Check whether following pairs of function are identical or not?
`f(x)=tanx` and `g(x)=1/(cotx)`

To determine whether the functions \( f(x) = \tan x \) and \( g(x) = \frac{1}{\cot x} \) are identical, we need to check their domains and ranges. ### Step 1: Find the Domain of \( f(x) \) The function \( f(x) = \tan x \) is defined as: \[ f(x) = \frac{\sin x}{\cos x} \] The tangent function is undefined when \( \cos x = 0 \). This occurs at: \[ x = \frac{\pi}{2} + n\pi \quad \text{where } n \in \mathbb{Z} \] Thus, the domain of \( f(x) \) is: \[ \text{Domain of } f(x) = \mathbb{R} - \left\{ \frac{\pi}{2} + n\pi \mid n \in \mathbb{Z} \right\} \] ### Step 2: Find the Domain of \( g(x) \) The function \( g(x) = \frac{1}{\cot x} \) can be rewritten as: \[ g(x) = \frac{1}{\frac{\cos x}{\sin x}} = \frac{\sin x}{\cos x} = \tan x \] The cotangent function \( \cot x \) is undefined when \( \sin x = 0 \).
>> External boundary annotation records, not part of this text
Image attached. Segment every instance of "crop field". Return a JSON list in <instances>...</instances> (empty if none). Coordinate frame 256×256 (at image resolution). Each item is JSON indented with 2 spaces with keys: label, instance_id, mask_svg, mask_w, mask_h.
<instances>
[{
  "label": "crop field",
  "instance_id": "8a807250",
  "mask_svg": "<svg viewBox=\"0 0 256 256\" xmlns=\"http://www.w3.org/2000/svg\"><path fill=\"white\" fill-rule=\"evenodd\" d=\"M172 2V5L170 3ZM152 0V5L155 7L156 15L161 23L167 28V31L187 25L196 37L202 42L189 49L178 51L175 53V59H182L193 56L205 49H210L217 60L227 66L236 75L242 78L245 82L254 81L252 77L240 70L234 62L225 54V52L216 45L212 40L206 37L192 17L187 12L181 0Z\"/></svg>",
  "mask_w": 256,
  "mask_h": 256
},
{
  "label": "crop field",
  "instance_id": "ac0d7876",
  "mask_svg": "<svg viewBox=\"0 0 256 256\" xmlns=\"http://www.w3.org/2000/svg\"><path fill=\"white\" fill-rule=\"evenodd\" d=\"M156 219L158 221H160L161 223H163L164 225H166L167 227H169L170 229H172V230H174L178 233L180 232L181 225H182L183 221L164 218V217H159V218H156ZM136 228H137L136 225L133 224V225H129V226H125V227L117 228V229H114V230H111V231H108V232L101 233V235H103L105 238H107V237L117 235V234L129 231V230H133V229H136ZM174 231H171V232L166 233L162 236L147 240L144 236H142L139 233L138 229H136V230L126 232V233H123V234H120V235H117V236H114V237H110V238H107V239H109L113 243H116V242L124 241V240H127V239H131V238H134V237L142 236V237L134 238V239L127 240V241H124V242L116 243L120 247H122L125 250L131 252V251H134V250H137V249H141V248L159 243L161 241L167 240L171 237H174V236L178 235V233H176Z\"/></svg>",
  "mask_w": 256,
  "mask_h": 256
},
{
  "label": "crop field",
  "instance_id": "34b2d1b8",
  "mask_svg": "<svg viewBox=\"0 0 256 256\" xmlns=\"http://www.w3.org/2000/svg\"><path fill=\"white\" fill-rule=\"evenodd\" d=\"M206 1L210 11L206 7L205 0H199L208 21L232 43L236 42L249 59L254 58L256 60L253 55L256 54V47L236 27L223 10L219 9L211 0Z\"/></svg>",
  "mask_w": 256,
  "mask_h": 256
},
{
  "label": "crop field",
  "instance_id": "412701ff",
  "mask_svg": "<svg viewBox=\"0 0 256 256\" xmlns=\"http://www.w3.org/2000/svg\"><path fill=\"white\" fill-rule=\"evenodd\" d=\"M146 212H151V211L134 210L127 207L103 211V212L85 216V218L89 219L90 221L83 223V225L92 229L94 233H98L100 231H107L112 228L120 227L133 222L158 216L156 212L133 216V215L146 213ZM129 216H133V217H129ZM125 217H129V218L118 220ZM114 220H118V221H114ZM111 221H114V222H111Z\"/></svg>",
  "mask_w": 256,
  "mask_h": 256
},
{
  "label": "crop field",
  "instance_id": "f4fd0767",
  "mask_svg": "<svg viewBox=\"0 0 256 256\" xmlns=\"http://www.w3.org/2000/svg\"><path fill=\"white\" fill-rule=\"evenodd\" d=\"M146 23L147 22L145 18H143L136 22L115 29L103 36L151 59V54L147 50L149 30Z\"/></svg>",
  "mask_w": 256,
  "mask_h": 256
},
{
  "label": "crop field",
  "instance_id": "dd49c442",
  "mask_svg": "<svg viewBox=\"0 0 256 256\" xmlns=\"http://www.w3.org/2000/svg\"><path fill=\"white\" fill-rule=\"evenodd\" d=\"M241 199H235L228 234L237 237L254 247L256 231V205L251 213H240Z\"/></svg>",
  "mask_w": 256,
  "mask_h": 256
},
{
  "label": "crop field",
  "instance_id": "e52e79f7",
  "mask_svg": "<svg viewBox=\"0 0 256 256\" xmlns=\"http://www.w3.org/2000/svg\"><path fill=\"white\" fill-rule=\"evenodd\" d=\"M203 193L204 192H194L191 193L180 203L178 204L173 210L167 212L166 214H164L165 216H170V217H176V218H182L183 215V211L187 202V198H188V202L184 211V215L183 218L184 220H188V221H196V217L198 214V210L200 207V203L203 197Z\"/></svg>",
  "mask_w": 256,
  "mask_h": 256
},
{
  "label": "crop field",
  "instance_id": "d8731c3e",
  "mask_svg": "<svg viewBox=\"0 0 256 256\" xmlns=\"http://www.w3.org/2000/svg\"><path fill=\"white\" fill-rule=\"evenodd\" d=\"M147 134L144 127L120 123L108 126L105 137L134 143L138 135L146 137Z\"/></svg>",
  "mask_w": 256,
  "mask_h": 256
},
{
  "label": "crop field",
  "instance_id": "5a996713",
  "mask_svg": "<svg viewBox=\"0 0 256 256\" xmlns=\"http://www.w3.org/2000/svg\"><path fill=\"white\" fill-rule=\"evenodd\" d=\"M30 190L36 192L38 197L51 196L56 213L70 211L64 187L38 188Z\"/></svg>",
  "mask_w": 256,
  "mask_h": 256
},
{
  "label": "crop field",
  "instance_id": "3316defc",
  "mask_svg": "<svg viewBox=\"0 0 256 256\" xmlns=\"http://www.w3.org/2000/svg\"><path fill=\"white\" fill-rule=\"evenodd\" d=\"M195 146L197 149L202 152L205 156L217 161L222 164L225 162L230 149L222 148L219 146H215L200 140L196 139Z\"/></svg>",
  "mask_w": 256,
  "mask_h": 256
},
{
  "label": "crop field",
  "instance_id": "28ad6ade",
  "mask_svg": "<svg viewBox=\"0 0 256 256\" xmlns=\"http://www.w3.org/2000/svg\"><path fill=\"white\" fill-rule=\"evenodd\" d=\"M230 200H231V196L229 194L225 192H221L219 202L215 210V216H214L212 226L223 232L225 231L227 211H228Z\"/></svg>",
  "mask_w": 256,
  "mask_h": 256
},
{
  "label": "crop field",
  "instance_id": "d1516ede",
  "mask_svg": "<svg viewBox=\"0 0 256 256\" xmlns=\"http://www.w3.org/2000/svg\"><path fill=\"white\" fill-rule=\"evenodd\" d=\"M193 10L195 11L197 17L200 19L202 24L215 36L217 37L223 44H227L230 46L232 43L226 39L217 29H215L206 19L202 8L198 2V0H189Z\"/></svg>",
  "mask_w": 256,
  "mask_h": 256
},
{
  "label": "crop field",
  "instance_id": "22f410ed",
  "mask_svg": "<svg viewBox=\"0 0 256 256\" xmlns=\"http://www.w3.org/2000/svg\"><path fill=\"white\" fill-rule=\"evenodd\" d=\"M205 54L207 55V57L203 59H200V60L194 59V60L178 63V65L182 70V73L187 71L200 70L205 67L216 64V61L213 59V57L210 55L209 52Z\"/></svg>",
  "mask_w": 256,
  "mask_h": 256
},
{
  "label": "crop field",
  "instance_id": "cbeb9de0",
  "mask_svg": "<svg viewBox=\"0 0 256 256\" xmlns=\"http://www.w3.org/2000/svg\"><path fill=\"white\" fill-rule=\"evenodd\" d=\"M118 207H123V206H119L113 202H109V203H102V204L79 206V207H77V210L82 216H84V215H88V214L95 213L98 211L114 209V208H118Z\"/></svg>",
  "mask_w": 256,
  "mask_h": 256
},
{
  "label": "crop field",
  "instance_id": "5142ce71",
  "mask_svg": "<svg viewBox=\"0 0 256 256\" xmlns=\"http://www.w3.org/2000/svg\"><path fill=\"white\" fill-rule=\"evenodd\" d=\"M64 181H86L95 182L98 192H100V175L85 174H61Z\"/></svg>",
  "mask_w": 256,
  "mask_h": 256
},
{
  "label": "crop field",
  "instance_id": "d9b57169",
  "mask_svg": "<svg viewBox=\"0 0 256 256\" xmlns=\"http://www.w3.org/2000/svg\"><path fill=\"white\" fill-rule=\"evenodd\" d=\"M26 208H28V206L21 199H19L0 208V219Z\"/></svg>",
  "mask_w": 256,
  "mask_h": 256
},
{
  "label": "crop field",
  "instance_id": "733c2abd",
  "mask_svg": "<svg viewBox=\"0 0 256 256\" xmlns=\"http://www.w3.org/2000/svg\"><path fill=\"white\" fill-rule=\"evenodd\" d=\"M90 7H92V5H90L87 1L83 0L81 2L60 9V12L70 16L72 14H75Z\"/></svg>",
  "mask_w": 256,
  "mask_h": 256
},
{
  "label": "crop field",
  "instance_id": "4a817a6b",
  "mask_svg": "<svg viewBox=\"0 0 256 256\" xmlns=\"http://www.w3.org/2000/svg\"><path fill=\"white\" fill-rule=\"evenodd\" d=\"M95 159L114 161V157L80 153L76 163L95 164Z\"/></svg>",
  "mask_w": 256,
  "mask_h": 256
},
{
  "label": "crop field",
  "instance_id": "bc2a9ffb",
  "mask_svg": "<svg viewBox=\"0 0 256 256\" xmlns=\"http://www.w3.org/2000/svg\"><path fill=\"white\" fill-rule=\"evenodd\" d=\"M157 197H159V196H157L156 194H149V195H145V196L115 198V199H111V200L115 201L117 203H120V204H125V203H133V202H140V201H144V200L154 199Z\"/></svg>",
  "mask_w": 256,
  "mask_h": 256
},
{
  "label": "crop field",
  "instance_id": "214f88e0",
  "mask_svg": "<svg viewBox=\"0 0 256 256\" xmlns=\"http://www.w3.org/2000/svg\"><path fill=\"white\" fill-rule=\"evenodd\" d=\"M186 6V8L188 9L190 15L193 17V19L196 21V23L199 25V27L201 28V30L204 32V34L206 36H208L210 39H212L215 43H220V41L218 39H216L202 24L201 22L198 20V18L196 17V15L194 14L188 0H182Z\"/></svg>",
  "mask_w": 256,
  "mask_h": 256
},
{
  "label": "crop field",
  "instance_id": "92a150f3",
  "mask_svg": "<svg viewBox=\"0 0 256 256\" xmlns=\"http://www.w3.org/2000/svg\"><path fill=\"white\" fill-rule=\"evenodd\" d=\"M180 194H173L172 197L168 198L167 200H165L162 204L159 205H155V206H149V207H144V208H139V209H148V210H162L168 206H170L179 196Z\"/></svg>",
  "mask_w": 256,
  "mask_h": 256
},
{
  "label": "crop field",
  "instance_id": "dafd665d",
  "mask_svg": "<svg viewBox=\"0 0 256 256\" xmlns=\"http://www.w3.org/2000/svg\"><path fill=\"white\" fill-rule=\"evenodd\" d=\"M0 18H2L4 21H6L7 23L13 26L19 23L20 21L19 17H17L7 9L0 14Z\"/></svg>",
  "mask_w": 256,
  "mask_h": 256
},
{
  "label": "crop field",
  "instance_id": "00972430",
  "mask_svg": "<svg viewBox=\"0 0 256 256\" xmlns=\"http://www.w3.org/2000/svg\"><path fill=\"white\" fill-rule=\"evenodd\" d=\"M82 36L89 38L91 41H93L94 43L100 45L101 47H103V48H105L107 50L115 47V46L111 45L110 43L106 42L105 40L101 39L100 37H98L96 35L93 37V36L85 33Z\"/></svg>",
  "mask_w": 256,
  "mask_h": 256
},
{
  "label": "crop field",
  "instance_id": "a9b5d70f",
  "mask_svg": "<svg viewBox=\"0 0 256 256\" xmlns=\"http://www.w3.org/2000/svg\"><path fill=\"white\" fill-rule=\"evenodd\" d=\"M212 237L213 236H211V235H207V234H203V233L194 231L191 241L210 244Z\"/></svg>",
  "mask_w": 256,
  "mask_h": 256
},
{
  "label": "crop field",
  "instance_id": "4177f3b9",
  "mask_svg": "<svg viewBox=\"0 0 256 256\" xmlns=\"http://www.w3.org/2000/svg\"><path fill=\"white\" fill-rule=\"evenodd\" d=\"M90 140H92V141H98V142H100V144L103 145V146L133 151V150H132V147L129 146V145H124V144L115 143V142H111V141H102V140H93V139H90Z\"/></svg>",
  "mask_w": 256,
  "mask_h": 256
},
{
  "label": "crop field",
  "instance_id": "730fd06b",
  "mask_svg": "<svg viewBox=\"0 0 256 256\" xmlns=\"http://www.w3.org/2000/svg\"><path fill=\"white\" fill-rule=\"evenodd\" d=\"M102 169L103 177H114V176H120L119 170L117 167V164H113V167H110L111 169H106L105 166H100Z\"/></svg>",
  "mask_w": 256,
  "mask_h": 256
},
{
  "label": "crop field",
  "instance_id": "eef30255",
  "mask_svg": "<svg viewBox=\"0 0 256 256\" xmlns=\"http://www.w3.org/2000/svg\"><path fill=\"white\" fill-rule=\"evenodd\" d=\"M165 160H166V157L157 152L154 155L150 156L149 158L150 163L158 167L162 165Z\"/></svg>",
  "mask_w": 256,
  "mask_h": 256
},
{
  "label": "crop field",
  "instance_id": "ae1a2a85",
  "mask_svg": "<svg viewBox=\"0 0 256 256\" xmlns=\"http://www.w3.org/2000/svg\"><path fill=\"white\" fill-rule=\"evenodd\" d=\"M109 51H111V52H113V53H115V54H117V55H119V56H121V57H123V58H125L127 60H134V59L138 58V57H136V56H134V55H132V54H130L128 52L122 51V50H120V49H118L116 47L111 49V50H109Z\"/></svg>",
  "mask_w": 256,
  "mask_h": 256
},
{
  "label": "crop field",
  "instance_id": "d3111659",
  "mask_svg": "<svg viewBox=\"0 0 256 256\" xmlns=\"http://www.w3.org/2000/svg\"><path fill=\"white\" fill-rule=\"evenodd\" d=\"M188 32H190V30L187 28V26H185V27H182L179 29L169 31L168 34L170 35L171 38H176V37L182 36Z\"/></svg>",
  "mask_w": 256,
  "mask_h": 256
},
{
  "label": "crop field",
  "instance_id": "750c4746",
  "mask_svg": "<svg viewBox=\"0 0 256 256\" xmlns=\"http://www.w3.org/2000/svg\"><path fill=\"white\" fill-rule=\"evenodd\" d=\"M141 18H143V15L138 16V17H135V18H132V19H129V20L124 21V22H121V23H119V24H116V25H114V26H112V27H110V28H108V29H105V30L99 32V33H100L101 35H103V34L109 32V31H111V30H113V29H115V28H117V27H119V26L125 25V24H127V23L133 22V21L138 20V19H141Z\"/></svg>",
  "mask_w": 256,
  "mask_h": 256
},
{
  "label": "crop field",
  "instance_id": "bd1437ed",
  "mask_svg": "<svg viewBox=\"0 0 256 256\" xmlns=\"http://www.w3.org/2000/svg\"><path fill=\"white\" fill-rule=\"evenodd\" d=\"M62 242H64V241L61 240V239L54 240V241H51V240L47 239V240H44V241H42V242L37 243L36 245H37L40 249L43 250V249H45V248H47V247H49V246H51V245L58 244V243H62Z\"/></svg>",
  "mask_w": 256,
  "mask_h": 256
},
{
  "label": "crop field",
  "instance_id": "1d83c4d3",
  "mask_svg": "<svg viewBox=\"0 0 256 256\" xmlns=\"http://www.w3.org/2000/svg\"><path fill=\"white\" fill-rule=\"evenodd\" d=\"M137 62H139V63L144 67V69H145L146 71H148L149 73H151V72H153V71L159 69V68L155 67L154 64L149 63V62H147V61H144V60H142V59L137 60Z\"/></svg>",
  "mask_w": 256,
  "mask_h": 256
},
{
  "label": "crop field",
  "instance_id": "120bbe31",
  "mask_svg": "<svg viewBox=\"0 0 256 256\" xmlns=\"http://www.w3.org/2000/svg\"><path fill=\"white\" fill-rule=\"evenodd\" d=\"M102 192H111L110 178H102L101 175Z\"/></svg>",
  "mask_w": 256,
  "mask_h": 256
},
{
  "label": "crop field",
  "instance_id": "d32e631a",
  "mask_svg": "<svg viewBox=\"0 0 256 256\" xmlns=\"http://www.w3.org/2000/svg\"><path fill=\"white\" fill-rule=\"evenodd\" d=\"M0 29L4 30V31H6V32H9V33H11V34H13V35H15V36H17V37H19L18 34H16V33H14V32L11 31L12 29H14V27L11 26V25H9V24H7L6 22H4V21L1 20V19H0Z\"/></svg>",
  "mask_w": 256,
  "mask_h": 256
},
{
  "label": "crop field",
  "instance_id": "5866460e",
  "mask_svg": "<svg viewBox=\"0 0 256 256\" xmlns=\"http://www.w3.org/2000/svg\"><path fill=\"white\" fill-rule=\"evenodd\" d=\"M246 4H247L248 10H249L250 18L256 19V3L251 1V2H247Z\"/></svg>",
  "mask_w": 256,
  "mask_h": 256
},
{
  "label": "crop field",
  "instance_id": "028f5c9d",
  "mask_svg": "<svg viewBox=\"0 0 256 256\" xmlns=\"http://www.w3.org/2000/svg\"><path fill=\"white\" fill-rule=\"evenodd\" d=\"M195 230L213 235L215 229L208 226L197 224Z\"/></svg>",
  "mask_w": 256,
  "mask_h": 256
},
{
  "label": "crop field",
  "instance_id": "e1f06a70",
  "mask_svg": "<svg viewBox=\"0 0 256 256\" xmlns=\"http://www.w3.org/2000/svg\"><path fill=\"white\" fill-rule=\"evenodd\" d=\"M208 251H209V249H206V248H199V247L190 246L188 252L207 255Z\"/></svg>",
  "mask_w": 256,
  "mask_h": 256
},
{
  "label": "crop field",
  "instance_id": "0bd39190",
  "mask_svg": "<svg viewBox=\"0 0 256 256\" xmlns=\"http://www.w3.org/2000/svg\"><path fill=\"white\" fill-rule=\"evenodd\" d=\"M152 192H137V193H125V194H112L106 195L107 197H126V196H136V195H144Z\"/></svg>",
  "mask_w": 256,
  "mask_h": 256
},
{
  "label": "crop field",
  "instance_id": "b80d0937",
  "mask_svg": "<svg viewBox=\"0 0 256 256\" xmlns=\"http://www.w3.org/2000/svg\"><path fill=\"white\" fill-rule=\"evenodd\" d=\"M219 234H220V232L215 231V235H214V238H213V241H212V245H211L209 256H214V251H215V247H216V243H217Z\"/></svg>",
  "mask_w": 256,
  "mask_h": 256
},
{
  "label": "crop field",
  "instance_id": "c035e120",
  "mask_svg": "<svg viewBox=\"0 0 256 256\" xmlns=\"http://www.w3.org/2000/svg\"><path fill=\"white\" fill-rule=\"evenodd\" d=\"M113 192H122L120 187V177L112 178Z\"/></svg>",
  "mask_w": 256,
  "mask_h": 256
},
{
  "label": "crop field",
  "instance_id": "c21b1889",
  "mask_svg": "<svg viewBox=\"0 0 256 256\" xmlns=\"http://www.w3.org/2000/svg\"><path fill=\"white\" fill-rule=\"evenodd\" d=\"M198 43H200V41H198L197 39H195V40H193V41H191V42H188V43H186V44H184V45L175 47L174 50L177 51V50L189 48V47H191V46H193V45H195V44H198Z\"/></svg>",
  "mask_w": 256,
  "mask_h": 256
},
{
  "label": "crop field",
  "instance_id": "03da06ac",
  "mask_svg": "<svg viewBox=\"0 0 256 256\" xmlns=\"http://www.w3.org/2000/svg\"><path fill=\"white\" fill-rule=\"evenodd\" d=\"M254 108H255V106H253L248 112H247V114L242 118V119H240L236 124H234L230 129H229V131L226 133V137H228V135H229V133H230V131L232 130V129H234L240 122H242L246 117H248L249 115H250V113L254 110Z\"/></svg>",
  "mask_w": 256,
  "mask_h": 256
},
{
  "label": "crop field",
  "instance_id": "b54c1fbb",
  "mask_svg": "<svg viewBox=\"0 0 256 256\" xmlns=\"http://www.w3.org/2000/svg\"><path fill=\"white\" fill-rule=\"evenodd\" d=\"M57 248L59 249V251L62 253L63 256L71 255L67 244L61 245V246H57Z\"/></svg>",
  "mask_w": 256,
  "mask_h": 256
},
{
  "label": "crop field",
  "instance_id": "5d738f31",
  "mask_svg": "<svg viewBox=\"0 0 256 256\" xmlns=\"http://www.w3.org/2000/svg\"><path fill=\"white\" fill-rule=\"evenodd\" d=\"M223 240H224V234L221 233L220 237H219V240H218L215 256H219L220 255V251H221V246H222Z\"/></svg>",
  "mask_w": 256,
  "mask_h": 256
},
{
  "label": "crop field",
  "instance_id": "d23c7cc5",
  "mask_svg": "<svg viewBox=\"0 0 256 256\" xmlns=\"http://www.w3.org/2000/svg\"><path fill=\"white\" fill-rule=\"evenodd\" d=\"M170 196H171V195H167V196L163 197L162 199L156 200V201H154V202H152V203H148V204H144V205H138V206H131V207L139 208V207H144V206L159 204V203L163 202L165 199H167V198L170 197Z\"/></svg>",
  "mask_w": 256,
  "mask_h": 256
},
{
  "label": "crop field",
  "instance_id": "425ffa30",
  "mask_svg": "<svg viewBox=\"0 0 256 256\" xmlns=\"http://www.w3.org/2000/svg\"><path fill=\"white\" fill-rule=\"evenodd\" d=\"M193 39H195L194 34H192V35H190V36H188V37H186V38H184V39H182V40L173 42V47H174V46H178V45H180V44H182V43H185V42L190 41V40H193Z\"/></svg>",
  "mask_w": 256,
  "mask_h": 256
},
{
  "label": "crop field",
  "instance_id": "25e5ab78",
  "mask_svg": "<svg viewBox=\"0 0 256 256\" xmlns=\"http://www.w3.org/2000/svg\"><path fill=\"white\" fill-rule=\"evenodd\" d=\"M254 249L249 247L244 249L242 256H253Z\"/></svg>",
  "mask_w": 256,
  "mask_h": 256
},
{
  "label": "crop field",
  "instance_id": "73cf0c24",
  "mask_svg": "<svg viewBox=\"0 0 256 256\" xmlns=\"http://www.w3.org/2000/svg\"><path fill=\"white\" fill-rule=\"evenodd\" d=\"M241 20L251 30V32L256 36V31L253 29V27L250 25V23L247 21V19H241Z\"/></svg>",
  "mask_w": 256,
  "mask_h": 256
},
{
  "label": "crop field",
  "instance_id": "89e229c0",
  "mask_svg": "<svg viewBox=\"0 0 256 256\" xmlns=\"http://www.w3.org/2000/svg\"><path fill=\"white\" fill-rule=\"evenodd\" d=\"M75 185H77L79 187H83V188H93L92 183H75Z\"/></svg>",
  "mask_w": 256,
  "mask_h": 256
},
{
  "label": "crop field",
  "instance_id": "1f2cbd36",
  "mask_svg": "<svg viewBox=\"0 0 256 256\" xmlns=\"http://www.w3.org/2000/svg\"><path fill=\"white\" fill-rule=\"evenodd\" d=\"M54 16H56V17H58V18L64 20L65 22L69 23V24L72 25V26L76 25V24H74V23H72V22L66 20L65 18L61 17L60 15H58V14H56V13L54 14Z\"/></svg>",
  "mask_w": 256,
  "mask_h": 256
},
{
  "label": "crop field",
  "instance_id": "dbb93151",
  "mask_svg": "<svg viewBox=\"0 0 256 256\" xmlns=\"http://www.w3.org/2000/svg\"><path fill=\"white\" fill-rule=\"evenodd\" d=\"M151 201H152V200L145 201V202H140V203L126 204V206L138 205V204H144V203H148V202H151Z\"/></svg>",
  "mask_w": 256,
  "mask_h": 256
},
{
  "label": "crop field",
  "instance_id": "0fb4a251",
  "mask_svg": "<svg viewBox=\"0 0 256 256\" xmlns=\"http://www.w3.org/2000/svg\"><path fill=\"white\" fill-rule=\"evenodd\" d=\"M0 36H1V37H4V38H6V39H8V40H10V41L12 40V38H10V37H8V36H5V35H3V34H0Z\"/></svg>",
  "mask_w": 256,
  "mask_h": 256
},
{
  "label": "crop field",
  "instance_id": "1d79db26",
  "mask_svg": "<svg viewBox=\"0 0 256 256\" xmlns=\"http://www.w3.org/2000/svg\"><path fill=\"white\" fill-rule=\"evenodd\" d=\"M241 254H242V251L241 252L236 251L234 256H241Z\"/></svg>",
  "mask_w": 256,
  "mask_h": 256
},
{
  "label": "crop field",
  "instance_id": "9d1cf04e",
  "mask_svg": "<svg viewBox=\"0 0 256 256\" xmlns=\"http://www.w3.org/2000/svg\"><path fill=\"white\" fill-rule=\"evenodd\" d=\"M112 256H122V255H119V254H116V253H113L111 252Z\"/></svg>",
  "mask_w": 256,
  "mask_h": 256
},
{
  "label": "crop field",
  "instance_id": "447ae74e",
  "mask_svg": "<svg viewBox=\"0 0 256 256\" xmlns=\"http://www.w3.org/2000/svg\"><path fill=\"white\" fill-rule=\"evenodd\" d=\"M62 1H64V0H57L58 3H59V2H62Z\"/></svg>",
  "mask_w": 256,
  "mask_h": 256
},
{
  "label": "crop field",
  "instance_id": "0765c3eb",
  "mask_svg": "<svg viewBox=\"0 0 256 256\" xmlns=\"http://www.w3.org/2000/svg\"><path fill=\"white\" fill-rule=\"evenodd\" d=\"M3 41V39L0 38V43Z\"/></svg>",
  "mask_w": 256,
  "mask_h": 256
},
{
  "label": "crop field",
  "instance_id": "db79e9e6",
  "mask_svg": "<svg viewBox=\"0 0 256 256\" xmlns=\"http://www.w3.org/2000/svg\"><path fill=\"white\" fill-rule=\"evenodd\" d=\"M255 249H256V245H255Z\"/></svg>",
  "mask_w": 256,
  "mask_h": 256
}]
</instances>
This occurs at: \[ x = n\pi \quad \text{where } n \in \mathbb{Z} \] Thus, the domain of \( g(x) \) is: \[ \text{Domain of } g(x) = \mathbb{R} - \{ n\pi \mid n \in \mathbb{Z} \} \] ### Step 3: Compare the Domains The domains of \( f(x) \) and \( g(x) \) are: - Domain of \( f(x) \): \( \mathbb{R} - \left\{ \frac{\pi}{2} + n\pi \mid n \in \mathbb{Z} \right\} \) - Domain of \( g(x) \): \( \mathbb{R} - \{ n\pi \mid n \in \mathbb{Z} \} \) Since the points where \( f(x) \) and \( g(x) \) are undefined are different, their domains are not the same. ### Step 4: Find the Range of \( f(x) \) The range of \( f(x) = \tan x \) is: \[ \text{Range of } f(x) = (-\infty, \infty) \] ### Step 5: Find the Range of \( g(x) \) Since \( g(x) = \tan x \), its range is also: \[ \text{Range of } g(x) = (-\infty, \infty) \] ### Step 6: Compare the Ranges Both functions have the same range: - Range of \( f(x) \): \( (-\infty, \infty) \) - Range of \( g(x) \): \( (-\infty, \infty) \) ### Conclusion Since the domains of \( f(x) \) and \( g(x) \) are not the same, we conclude that the functions \( f(x) \) and \( g(x) \) are **not identical**.